In his Narrative of the Life of Frederick Douglass, an American Slave (1845), the author recalled his fears when planning his escape to the North: “Any one having a white face, and being so disposed, could stop us, and subject us to examination. . . . When I get there [in Pennsylvania], I shall not be required to have a pass; I can travel without being disturbed.” Now, instead of “having a white face,” read “having a praetorian’s badge.”

My little daily acts of defiance are, of course, only small beer compared to the slave revolt waged by the real heroes of the Canadian Unregistered Firearm Owners Association (www.cufoa.ca). But I have not said my last word.

Cultures can be defined as shared preferences and lifestyles. I know something about cultures, as I switch among many. I am (nearly) as comfortable drinking beer with hunters and gun nuts as I am at ease in a New York City salon or talking about arts and life and The Story of O with topless women on the French Riviera.

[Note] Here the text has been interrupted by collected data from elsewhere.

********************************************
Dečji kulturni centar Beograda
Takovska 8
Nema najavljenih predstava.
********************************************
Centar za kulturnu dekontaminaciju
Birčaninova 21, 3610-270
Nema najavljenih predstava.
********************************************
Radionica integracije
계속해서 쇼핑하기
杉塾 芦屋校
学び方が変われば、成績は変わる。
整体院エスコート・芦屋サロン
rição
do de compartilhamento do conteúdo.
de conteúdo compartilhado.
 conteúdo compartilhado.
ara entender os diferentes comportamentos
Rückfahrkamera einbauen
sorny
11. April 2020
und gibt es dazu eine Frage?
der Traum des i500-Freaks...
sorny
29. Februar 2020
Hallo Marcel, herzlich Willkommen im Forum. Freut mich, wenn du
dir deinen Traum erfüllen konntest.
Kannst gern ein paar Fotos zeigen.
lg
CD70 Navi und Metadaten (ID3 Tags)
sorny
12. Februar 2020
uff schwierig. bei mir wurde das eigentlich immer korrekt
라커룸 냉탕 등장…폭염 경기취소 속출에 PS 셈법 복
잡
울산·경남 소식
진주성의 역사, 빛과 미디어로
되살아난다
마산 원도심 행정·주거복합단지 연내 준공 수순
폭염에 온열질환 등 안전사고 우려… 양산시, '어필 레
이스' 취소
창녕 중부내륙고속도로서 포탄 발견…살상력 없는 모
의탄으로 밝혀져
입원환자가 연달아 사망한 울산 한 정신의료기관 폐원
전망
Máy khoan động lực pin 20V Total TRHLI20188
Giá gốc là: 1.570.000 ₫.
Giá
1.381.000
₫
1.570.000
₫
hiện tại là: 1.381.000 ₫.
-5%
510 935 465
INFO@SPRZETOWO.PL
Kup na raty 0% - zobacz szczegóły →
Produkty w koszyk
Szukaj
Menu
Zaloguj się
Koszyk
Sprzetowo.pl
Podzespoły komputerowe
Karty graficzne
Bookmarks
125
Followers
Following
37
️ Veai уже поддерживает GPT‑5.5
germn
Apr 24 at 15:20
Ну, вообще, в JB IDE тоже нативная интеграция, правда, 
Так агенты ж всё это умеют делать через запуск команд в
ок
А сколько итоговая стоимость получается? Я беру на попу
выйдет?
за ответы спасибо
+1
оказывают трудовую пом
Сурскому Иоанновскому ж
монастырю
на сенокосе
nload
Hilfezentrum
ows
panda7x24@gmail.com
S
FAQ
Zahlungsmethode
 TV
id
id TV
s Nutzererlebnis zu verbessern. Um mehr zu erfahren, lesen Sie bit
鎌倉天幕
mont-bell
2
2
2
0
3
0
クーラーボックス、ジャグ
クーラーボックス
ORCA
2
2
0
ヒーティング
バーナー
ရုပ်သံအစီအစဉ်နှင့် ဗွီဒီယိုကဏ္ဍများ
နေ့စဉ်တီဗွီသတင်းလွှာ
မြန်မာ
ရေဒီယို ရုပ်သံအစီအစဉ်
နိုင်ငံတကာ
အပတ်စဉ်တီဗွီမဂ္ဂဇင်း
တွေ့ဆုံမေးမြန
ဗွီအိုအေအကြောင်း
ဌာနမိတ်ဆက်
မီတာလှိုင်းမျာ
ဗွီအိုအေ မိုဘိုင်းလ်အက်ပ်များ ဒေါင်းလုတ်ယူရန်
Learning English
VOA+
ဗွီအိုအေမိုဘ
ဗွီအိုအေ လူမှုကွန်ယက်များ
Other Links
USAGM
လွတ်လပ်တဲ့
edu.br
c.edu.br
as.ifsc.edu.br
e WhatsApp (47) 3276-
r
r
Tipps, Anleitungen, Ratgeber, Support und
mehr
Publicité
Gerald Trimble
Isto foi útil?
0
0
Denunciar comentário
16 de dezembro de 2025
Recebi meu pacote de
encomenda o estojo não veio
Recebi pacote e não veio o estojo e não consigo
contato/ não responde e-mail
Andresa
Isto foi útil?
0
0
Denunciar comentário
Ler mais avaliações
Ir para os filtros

Canada has never been known for its intellectual salons or its sensuous life, but it used to be a free country. In a free country individuals can, within the limits set by other individuals’ free choices, adhere to the cultures they choose.

Circulating without ID papers and owning guns without permission have been part of the Canadian tradition for centuries, but are now relegated to a criminalized minority culture. With their laws and their cops, the low-life statocrats in Ottawa, Toronto and Quebec City are destroying our culture.

Why does the state want to destroy our culture? Because we are a minority? This is not a satisfactory answer, as the state actively protects and subsidizes other minorities: the “visible minorities,” the feminists, the aboriginals, the Francophones (whatever that means), the national intellectual class, the homosexuals (whose activists try, like ours, to make-believe they are more than a one per cent minority).

Why, then, does the state favour some minority cultures and oppress others? The answer lies in the nature of the state, whose natural tendency (if left unchecked) is to help the clienteles and cultures that support its power, including fake dissidents who can be bribed into the court, and to crush those minorities who represent a real challenge to its unlimited domination. Other things being equal, the state will attack the minorities that it can oppress at the lowest political cost. In Canada and elsewhere, the culture that the state is trying to social-engineer is a culture of obedience.